*Kutipan Sumber*.
-*-

Melihat Toleransi di Kupang dari Ramainya Pusat Jajanan Ramadan

Melihat Toleransi di Kupang dari Ramainya Pusat Jajanan Ramadan

Petrus Ola - detikNews
Rabu, 31 Mei 2017 18:54 WIB
Melihat Toleransi di Kupang dari Ramainya Pusat Jajanan Ramadan
Penjual takjil di Kupang (Foto: Petrus Ola/detikcom)
Kupang - Bulan Puasa bagi umat muslim dimaknai sebagai bulan penuh berkah bagi para pedagang takjil di Kota Kupang, Nusa Tenggara Timur. Di bulan penuh berkah ini, makanan dan minuman yang dijual para pedagang takjil laris manis diserbu pembeli untuk menu berbuka puasa.

Seorang penjaja takjil, Ibu Syaadiah mengatakan, omzet berjualan di bulan puasa tahun 2017 ini, dirasakan meningkat.

"Alhamdulillah berkah dalam bulan Ramadan ini. biasa rame mulai dari jam 12 siang tu bibi dong mulai keluar, orang dong datang belanja sampai sekarang ini, penghasilannya dalam sehari mencapai 2 juta rupiah," ujar Syaadiah kepada detikcom, Rabu(31/5/2017).

SCROLL TO CONTINUE WITH CONTENT

Seorang pengunjung, Putri Valentina, mengatakan ini merupakan puasa pertamanya di Kota Kupang yang mayoritas penduduknya non muslim. Kendati demikian ia sangat bangga karena warga kupang dapat bersama menyediakan takjil tanpa melihat perbedaan yang ada.

-*-

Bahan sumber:
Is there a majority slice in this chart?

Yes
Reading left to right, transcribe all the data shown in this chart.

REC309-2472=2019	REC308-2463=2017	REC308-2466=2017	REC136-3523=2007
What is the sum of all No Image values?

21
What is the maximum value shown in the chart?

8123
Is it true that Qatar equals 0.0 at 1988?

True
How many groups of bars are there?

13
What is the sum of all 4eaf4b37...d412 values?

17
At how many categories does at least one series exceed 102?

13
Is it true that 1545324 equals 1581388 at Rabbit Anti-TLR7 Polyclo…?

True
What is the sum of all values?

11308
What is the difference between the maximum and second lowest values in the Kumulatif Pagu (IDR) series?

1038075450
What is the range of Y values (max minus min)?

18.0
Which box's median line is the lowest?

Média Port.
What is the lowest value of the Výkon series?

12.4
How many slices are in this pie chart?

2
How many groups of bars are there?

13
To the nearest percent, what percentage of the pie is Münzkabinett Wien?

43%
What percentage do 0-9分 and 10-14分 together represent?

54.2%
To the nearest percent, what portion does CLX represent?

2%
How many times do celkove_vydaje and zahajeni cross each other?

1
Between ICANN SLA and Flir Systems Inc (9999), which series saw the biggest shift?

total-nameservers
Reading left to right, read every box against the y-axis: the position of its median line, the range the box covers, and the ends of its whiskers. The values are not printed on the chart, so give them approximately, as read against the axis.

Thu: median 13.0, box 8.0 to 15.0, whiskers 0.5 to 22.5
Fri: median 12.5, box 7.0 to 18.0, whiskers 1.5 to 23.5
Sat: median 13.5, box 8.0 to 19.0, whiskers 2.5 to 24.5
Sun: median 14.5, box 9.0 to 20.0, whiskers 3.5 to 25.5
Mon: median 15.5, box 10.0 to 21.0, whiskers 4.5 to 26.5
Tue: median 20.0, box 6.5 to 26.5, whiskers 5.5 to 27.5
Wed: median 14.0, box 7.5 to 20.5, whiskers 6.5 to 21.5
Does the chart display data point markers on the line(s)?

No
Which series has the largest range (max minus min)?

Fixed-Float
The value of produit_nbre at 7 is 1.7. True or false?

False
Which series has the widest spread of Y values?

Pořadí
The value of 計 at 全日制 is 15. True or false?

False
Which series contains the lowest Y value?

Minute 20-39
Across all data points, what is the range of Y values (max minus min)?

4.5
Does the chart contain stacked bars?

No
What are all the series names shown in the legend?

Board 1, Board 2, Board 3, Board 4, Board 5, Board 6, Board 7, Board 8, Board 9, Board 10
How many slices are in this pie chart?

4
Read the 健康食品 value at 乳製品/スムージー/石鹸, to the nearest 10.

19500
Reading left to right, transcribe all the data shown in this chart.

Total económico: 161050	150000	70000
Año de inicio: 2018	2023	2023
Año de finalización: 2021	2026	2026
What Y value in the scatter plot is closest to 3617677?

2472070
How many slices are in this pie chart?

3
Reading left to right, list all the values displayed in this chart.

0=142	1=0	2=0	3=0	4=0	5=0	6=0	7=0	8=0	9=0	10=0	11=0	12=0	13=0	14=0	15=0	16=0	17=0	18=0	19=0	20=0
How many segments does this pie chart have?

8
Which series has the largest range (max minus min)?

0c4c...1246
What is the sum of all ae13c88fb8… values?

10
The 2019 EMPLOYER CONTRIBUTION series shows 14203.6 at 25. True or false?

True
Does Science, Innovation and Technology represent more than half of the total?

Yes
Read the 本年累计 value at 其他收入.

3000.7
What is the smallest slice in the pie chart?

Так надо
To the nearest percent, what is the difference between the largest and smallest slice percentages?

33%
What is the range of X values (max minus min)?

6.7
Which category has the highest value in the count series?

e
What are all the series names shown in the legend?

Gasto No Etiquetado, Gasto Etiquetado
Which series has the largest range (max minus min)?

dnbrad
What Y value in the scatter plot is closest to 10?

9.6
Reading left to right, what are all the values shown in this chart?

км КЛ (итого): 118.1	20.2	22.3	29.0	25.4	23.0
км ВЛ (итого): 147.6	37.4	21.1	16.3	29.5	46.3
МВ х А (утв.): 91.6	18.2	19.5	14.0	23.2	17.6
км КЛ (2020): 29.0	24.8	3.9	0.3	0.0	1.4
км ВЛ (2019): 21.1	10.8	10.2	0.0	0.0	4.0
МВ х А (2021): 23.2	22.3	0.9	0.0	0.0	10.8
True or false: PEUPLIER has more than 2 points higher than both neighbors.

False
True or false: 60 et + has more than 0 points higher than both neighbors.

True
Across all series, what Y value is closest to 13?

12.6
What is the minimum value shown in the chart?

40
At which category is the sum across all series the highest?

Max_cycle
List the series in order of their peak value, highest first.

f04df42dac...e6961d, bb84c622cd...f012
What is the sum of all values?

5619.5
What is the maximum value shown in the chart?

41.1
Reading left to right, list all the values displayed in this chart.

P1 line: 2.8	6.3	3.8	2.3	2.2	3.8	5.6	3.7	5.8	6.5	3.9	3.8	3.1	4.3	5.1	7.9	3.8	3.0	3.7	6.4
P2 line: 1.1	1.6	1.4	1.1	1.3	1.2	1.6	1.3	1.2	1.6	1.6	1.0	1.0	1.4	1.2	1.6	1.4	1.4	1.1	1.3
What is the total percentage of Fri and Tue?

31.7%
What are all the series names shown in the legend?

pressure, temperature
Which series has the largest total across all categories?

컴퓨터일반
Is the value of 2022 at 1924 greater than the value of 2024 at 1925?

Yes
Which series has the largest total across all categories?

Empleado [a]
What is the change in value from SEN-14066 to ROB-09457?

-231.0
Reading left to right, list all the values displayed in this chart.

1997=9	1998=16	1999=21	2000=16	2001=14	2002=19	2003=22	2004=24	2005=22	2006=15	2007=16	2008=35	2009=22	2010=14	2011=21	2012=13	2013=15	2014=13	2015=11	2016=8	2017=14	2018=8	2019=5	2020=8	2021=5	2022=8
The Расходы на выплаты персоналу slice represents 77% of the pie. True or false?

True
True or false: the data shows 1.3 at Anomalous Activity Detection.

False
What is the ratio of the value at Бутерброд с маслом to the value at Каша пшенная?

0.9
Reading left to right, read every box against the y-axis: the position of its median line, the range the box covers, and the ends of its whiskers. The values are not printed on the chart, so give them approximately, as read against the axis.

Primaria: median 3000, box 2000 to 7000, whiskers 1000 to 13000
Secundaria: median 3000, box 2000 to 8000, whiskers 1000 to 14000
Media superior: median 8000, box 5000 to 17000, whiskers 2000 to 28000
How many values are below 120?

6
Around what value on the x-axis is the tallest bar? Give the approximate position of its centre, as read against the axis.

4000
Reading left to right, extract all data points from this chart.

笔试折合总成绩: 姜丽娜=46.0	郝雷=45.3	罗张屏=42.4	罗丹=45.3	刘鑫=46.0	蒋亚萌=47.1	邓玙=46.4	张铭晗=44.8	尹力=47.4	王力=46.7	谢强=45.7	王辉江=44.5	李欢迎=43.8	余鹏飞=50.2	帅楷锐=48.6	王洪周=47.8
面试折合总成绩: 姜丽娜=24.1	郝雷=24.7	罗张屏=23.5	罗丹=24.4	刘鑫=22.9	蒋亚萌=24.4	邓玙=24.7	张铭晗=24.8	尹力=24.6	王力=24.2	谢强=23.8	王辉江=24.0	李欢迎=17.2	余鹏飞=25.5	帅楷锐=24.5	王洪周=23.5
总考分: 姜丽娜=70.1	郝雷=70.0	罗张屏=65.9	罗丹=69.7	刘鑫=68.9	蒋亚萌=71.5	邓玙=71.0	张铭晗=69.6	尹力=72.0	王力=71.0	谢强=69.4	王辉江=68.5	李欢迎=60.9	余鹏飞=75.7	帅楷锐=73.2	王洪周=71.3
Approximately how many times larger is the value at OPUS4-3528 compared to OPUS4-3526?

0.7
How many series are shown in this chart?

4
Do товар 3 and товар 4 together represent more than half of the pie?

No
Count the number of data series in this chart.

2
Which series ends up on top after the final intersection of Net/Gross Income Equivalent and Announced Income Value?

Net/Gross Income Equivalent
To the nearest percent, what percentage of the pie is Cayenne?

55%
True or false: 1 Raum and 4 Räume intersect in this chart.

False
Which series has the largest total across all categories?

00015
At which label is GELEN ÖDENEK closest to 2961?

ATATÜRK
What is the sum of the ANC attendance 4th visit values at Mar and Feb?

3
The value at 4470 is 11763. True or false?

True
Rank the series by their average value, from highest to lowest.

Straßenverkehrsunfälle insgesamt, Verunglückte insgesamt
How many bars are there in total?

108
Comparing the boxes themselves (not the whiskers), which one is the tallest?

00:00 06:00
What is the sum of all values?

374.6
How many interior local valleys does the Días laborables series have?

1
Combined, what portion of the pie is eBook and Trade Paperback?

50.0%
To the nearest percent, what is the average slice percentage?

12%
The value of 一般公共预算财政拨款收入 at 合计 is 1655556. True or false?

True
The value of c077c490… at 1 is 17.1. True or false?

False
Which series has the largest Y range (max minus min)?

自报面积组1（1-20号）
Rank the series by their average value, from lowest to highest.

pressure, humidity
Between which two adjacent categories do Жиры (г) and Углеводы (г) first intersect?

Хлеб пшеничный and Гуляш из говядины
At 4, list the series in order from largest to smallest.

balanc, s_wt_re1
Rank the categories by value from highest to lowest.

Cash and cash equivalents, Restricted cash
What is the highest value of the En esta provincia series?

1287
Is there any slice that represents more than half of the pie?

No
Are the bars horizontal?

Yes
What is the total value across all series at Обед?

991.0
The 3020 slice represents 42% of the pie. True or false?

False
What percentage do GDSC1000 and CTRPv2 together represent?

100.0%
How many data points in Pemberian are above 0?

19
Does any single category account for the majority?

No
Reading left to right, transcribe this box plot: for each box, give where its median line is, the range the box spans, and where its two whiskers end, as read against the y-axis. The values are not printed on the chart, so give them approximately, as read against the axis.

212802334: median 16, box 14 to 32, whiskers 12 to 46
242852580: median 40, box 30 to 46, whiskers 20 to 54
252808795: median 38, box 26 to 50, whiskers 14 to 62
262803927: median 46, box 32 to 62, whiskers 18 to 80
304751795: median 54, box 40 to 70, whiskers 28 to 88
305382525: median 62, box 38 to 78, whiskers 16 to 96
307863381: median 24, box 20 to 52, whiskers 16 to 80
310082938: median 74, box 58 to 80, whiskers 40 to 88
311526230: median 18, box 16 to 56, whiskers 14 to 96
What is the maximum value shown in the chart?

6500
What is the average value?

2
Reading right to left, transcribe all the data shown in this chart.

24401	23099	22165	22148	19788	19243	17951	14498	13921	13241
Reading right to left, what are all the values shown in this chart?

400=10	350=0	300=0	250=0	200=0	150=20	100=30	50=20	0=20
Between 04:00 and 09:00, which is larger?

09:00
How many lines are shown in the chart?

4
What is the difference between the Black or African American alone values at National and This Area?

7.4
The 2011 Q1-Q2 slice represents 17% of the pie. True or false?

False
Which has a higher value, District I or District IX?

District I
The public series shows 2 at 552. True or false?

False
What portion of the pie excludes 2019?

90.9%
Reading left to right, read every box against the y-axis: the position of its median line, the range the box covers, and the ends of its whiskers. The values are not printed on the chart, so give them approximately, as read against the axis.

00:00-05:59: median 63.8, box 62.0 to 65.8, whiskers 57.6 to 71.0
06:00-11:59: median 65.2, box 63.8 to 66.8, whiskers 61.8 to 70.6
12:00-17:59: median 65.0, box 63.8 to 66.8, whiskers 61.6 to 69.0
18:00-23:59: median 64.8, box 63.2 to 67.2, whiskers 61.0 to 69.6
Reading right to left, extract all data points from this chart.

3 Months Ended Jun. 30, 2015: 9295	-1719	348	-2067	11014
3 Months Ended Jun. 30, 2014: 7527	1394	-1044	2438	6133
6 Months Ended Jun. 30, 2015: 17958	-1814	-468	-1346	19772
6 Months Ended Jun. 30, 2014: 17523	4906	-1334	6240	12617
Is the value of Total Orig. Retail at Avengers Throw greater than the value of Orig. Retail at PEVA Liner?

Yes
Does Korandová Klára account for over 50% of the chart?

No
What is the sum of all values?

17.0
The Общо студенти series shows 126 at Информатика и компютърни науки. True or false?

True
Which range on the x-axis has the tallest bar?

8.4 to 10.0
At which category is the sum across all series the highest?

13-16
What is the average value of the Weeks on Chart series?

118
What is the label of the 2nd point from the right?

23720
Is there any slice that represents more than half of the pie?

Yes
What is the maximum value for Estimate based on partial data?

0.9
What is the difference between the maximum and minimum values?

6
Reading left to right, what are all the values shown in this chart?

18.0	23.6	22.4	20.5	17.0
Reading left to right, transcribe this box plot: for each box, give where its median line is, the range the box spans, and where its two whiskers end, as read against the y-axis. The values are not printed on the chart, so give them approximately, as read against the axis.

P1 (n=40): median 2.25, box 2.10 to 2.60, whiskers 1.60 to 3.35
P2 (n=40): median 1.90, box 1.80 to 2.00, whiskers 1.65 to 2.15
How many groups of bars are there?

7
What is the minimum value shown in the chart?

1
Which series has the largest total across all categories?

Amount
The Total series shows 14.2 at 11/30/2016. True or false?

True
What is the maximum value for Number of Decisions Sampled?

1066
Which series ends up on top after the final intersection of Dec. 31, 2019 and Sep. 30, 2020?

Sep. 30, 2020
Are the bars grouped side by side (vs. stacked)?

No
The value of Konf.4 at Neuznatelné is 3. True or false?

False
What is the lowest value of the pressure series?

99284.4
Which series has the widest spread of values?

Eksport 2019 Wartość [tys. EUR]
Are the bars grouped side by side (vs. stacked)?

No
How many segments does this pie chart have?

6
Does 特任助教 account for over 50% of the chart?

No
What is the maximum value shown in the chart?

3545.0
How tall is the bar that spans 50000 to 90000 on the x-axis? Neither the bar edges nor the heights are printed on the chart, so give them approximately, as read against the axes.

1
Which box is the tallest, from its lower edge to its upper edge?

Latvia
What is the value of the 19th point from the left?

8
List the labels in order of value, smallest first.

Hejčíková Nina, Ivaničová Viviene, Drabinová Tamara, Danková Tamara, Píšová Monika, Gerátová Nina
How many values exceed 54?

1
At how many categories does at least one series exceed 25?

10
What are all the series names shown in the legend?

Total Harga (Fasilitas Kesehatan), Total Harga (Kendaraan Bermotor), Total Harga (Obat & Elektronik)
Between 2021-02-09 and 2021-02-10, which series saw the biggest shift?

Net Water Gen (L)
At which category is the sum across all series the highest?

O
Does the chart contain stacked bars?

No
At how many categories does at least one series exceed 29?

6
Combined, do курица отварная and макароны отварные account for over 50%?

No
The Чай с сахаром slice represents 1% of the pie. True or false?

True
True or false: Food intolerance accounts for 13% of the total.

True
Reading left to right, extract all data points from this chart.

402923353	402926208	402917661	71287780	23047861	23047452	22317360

-*-

*Yang Perlu Dikerjakan*.
(A) Tuliskan semua nama orang yang muncul dalam artikel tentang pusat jajanan Ramadan di Kupang.
(B) Salin persis bagian artikel tentang pusat jajanan Ramadan di Kupang dari "Kupang - Bulan" sampai "menu berbuka puasa.".

*Jawaban Tiap Tugas*.
(A) Petrus Ola, Syaadiah, Putri Valentina

(B)
Kupang - Bulan Puasa bagi umat muslim dimaknai sebagai bulan penuh berkah bagi para pedagang takjil di Kota Kupang, Nusa Tenggara Timur. Di bulan penuh berkah ini, makanan dan minuman yang dijual para pedagang takjil laris manis diserbu pembeli untuk menu berbuka puasa.